Au total, le risque de MVTE :

  • est globalement multiplié par 2,5 pour les COP de 2ème génération
  • est globalement multiplié par 4 pour les COP de 3ème génération et pour les COP contenant de la drospirénone et de l’acétate de cyprotérone et environ 1,5 à 1,8 fois supérieur à celui des COP de 2ème  génération
  • des COP contenant du norgestimate est équivalent à celui des COP de 2ème génération, comme cela avait été antérieurement retrouvé dans l’étude danoise (2).
  • n’est pas modifié selon le dosage en estrogènes des COP mais les COP utilisées étaient majoritairement dosées autour de 30-40μg d’ethinyl-estradiol.

Cette nouvelle publication du BMJ confirme donc le risque supérieur de MVTE sous COP de 3ème génération mais également des associations comprenant de la drospirénone et le l’acétate de cyprotérone comparativement aux COP de 1ère et 2ème génération. Ces résultats sont tout à fait concordants avec les dernières publications importantes de l’équipe de Lidegaard. De plus, les deux analyses en sous-groupes tenant compte des évènements traités (patientes utilisant un traitement anticoagulant) montrent des risques plus élevés que pour leur population globale permettant probablement d’évaluer le « vrai » risque associé à ces différentes combinaisons contraceptives (3). L’utilisation de des COP contenant  un progestatif de 2ème génération doit donc être privilégiée en respect des bonnes pratiques cliniques.

 

  1. Vinogradova Y, Coupland C, Hippisley-Cox J. Use of combined oral contraceptives and risk of venous thromboembolism: nested case-control studies using the QResearch and CPRD databases.

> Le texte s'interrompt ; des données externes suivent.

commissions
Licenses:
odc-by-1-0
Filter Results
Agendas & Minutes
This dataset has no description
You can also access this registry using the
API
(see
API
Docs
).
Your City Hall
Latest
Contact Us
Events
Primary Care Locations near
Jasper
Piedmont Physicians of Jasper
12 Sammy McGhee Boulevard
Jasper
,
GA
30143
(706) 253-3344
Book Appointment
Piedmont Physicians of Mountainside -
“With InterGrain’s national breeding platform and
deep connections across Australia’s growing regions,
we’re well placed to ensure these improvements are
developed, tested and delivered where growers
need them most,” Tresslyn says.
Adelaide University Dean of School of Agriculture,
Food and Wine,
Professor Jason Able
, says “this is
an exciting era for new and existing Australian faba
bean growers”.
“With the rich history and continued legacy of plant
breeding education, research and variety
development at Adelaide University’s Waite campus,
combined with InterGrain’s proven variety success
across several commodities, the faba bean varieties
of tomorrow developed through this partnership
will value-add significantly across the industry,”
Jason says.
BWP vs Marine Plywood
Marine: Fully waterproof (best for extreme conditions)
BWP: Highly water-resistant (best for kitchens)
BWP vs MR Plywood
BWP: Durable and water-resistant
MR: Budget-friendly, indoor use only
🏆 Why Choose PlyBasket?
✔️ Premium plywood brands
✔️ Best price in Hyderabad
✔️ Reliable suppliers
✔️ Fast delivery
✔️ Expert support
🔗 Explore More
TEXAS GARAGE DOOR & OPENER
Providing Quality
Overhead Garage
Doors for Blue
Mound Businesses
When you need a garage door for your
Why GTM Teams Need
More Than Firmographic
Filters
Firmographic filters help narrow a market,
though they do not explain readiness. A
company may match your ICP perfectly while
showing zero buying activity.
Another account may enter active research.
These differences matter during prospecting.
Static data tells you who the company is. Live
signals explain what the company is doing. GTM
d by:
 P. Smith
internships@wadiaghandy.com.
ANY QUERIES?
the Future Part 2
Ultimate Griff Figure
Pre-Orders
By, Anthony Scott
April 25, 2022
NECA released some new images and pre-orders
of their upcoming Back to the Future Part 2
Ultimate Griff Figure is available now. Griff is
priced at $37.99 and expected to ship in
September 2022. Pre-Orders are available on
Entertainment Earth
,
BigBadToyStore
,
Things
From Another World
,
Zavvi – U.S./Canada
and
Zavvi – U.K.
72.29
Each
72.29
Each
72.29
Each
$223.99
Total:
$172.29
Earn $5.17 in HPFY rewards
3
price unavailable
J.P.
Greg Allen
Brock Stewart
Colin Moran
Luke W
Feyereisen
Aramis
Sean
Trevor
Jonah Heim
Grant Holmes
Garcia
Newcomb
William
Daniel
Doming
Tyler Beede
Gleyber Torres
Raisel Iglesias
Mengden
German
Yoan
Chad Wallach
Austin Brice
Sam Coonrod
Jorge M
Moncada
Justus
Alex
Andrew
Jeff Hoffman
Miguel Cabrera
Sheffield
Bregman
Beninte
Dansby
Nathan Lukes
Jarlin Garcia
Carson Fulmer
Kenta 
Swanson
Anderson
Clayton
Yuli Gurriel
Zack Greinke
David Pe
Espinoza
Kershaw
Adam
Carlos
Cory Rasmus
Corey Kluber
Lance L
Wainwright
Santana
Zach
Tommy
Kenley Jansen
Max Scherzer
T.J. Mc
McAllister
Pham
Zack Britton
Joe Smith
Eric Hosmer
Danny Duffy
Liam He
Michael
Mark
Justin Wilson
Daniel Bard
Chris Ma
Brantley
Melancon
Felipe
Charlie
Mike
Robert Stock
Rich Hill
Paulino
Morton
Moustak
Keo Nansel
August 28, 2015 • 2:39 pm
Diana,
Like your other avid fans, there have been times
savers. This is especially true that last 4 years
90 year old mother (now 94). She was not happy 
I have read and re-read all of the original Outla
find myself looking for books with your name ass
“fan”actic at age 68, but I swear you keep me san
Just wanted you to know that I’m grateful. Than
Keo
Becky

BMJ 2015;350:h2135/ doi:10.1136/bmj.h2135
  2. Lidegaard O, Nielsen LH, Skovlund CW et al. Risk of venous yhromboembolism from use of oral contraceptives containing different progestogens an ostrogen doses: Danish cohort study. BMJ 2011; 343:d6423.
  3. Jick SS. Fresh evidence confirms links between newer contraceptive pills and higher risk of venous thromboembolism. NMJ 2015;350:h2442.